How you insert the line (and therefore all the code) isn't really relevant to your questions. What you see is the expected behavior of the standard logic. You can try it in standard forms, such as purchase orders. Select a line (not the first one) and press Refresh.
I'm assuming that your data sources are delayed-linked.
1. When the header gets refresh and the query for lines gets executed, the information about the selected line isn't preserved.
2. Either the first or the last record gets selected, depending on the configuration of the data source.
3. As I already mentioned, it has nothing to do with line insertion; the problem is the same even if you select an existing line and no insertion is involved. You'd need to change the logic of the data refresh action.
4. Nothing to check - it's the expected behavior.
Although your code isn't related to your question, let me use this opportunity to show you how you can improve it.

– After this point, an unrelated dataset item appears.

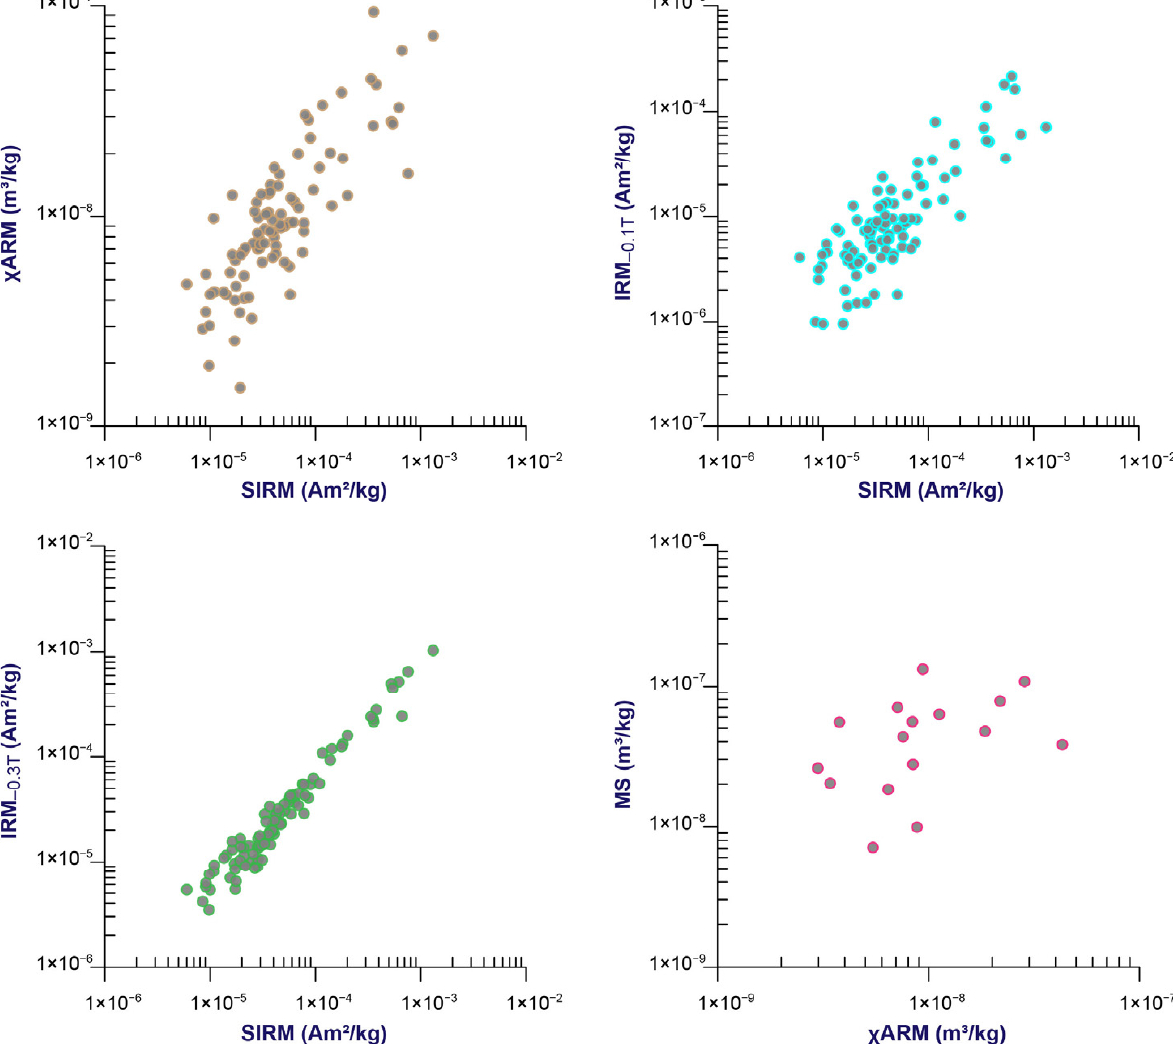
Figure 4. Relationship between the magnetic parameters of core XK-1.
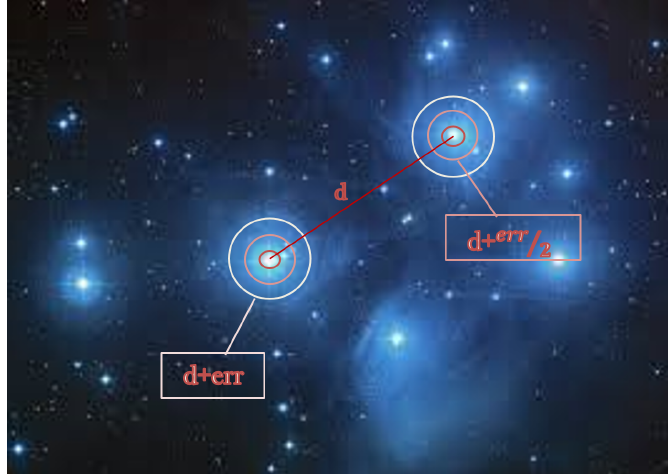
Figure 4. A graphic representation of Gauss’s distribution of standard distance deviation err around the stars.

A half of your code can be thrown away when you realize that the form already contains (automatically created) variables for data sources and their buffers. Let's use them:
public void newLine()
{
if (!orderHeader.OrderId)
{
warning("Please create header first.");
return;
}
orderLine.clear();
orderLine.OrderId = header.OrderId;
orderLine.SomeCode = header.SomeCode;
orderLine.insert();
// Force UI to show the new record
orderLine_ds.research(true);
orderLine_ds.findRecord(orderLine);
}
You also should call validateWrite() method, to verify that the record can be saved, otherwise you risk inserting inconsistent data. You should move your validation of OrderId there, if you require using your custom message instead of just letting the standard validation handle it for you.